* [WHAT IS EXPECTED]: Would you please output the lines from the one holding "The object shows" to the end of the entries, exactly and with no others?

START SOURCE DATA

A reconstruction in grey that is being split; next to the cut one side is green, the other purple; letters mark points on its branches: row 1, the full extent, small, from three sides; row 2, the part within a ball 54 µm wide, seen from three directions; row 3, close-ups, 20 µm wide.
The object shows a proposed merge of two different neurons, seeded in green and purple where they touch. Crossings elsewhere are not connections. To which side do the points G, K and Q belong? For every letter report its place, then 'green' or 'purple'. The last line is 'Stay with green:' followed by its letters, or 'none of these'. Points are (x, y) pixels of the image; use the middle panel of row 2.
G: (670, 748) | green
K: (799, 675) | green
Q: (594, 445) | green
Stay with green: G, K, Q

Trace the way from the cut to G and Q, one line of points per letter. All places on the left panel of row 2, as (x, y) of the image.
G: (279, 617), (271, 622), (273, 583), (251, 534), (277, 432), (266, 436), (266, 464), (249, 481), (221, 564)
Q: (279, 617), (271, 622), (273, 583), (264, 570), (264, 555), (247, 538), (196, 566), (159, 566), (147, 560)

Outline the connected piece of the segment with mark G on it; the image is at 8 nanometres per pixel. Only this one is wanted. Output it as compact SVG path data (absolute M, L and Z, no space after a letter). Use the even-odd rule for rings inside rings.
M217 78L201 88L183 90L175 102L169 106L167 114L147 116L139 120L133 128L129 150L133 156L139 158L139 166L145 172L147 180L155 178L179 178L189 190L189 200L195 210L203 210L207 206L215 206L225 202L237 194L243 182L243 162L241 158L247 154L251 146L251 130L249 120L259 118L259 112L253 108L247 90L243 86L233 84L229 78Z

END SOURCE DATA

* [RESPONSE AREA]:
The object shows a proposed merge of two different neurons, seeded in green and purple where they touch. Crossings elsewhere are not connections. To which side do the points G, K and Q belong? For every letter report its place, then 'green' or 'purple'. The last line is 'Stay with green:' followed by its letters, or 'none of these'. Points are (x, y) pixels of the image; use the middle panel of row 2.
G: (670, 748) | green
K: (799, 675) | green
Q: (594, 445) | green
Stay with green: G, K, Q

Trace the way from the cut to G and Q, one line of points per letter. All places on the left panel of row 2, as (x, y) of the image.
G: (279, 617), (271, 622), (273, 583), (251, 534), (277, 432), (266, 436), (266, 464), (249, 481), (221, 564)
Q: (279, 617), (271, 622), (273, 583), (264, 570), (264, 555), (247, 538), (196, 566), (159, 566), (147, 560)

Outline the connected piece of the segment with mark G on it; the image is at 8 nanometres per pixel. Only this one is wanted. Output it as compact SVG path data (absolute M, L and Z, no space after a letter). Use the even-odd rule for rings inside rings.
M217 78L201 88L183 90L175 102L169 106L167 114L147 116L139 120L133 128L129 150L133 156L139 158L139 166L145 172L147 180L155 178L179 178L189 190L189 200L195 210L203 210L207 206L215 206L225 202L237 194L243 182L243 162L241 158L247 154L251 146L251 130L249 120L259 118L259 112L253 108L247 90L243 86L233 84L229 78Z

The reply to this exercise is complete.